| Text section |
The U.S. manufacturing sector shed about 10,000 jobs in January 2021, according to the latest figures from the Department of Labor. Nonfarm employment in the U.S. added 49,000 jobs as the employment rate fell to 6.3%. Durable goods manufacturing as a whole lost 17,000 jobs, but significant gains in nondurable chemical manufacturing pushed the figure of total manufacturing jobs lost significantly.

Of the 17,000 jobs lost in durable goods manufacturing, 6,400 jobs were in nonmetallic mineral products, 5,300 in motor vehicles and parts, and 4,300 in fabricated metal products. In addition to those fields, primary metals, machinery, electrical equipment and appliances, transportation equipment, and furniture related manufacturing all also saw fewer jobs than in December.

Semiconductors and electronic components led durable manufacturing in jobs gained, with 1,800, and wood products, computer and electronic products, and miscellaneous durable goods also saw gains.

Nondurable goods manufacturing employed 7,000 more people in January than it had in December, driven almost entirely by gains in chemical manufacturing: Chemical manufacturers employed 10,500 more people in January than they had the month before.

Food manufacturing and textile product mills also added nondurable manufacturing jobs (2,200 and 400, respectively), but employment in all other nondurable sectors declined.

Excluding employment gains in chemical manufacturing from the results, nondurable goods manufacturing as a whole would have employed roughly 7,000 fewer people than in December, and the manufacturing sector’s January job losses would be closer to 20,000 jobs lost than 10,000.

The manufacturing sector has so far recovered 803,000 jobs since April, but employment is still 582,000 lower than it was in February, just before the Bureau of Labor Statistics began recording the impact of the COVID-19 pandemic.

| Study questions |
**a)** Based on the text on January 2021 manufacturing jobs, do the following statements agree with it? (i) Motor vehicles and parts lost 5,300 jobs. (ii) Food manufacturing lost jobs in January. (iii) Semiconductors and electronic components gained more jobs than any other durable manufacturing field. For each, answer yes or no and quote the deciding words of the text.
**b)** Answer these questions from the text on January 2021 manufacturing jobs:
(i) How many more people did chemical manufacturers employ in January than the month before?
(ii) How many jobs has the manufacturing sector recovered since April?
(iii) By how much is manufacturing employment still lower than it was in February?
**c)** From the text on January 2021 manufacturing jobs, output everything from "Semiconductors and electronic" down to "the month before.", unchanged.

| Information given |

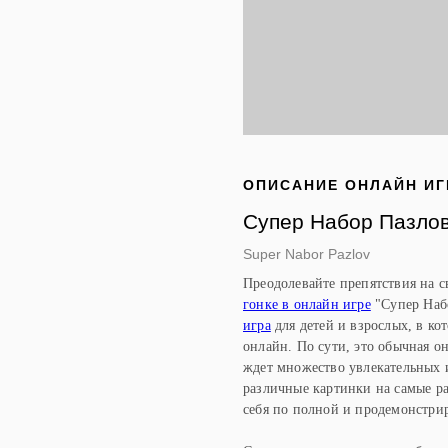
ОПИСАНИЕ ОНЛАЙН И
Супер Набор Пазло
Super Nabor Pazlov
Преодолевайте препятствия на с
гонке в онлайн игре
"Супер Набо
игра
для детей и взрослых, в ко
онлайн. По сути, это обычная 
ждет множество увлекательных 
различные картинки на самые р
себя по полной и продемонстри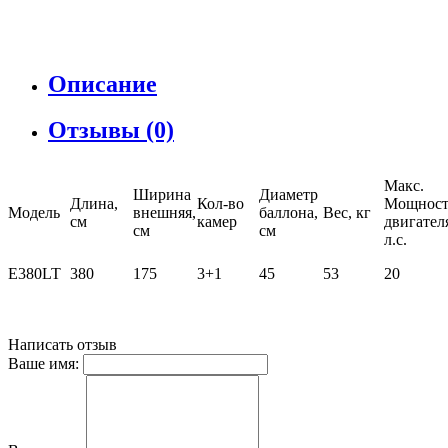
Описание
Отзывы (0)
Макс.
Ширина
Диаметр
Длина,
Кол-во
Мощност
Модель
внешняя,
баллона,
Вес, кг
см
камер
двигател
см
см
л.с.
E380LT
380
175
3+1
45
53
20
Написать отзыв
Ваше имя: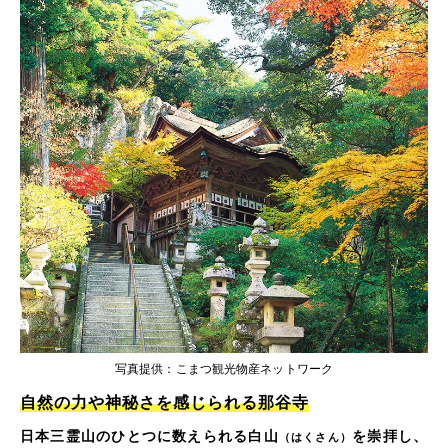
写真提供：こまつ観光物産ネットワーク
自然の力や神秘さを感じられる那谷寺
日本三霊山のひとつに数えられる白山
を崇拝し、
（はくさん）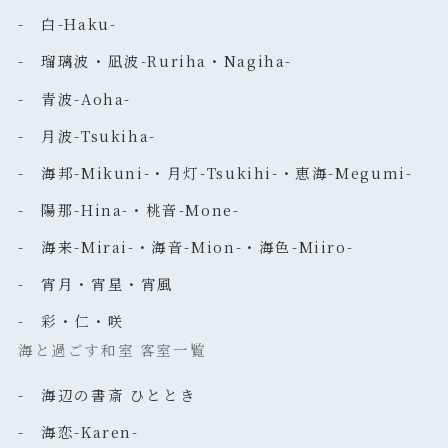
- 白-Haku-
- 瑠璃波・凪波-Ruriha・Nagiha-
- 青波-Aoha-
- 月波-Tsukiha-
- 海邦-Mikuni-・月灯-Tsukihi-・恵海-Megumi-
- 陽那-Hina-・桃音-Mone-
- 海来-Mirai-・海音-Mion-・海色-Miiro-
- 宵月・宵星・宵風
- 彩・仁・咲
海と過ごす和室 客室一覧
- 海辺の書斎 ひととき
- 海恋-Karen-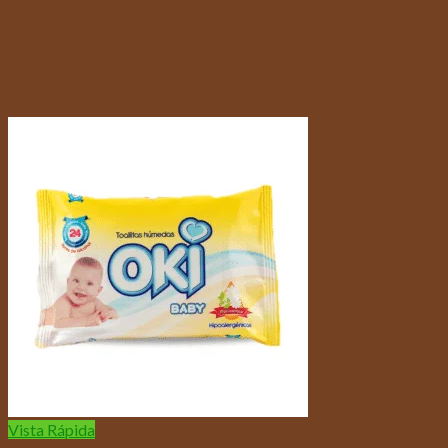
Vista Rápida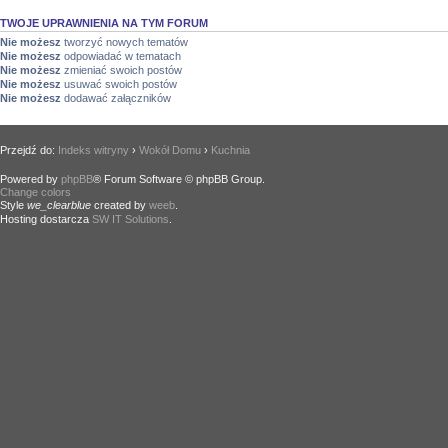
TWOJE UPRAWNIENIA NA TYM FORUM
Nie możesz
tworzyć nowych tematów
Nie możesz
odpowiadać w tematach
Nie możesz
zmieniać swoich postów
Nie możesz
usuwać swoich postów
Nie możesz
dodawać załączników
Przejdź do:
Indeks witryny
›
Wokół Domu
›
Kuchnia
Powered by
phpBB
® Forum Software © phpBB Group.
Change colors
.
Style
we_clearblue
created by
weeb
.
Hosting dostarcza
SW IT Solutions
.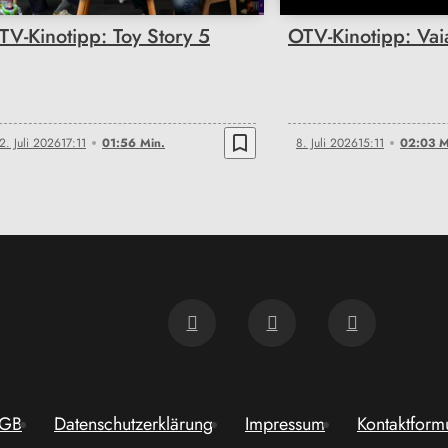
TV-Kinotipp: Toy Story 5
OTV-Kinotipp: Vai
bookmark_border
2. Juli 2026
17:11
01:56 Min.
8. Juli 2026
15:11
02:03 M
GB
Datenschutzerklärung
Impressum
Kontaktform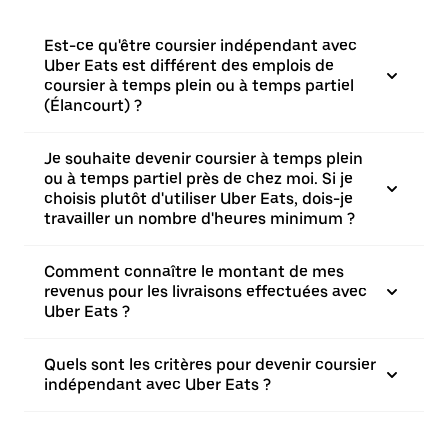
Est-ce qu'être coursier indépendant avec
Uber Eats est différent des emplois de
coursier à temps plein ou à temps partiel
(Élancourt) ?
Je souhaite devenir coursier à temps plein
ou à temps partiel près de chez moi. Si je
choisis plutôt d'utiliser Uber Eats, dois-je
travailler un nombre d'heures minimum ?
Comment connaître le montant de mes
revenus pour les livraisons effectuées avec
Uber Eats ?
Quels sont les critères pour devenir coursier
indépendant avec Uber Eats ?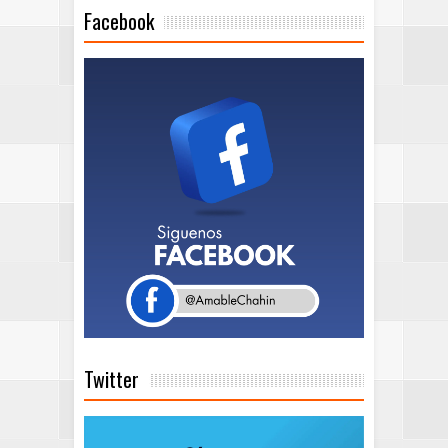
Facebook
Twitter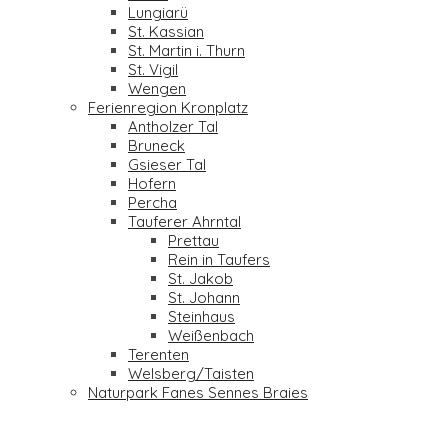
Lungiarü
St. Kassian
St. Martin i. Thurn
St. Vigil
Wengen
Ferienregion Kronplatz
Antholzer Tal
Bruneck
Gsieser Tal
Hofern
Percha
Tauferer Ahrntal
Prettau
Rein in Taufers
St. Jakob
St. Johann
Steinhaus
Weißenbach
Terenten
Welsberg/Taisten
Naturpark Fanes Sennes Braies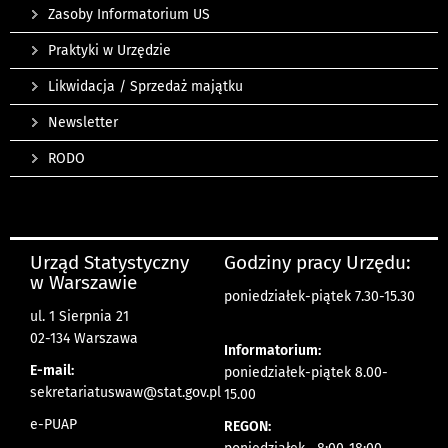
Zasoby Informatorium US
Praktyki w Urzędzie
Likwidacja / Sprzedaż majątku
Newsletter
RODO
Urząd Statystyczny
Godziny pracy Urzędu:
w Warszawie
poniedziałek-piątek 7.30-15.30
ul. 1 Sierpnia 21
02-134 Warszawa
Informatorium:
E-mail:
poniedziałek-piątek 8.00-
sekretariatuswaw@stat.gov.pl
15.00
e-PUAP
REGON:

| Answers for the tasks |
**a)**
(i) Yes: "5,300 in motor vehicles and parts"
(ii) No: "Food manufacturing and textile product mills also added nondurable manufacturing jobs (2,200 and 400, respectively)"
(iii) Yes: "Semiconductors and electronic components led durable manufacturing in jobs gained, with 1,800"

**b)**
(i) 10,500
(ii) 803,000
(iii) 582,000

**c)**
Semiconductors and electronic components led durable manufacturing in jobs gained, with 1,800, and wood products, computer and electronic products, and miscellaneous durable goods also saw gains.

Nondurable goods manufacturing employed 7,000 more people in January than it had in December, driven almost entirely by gains in chemical manufacturing: Chemical manufacturers employed 10,500 more people in January than they had the month before.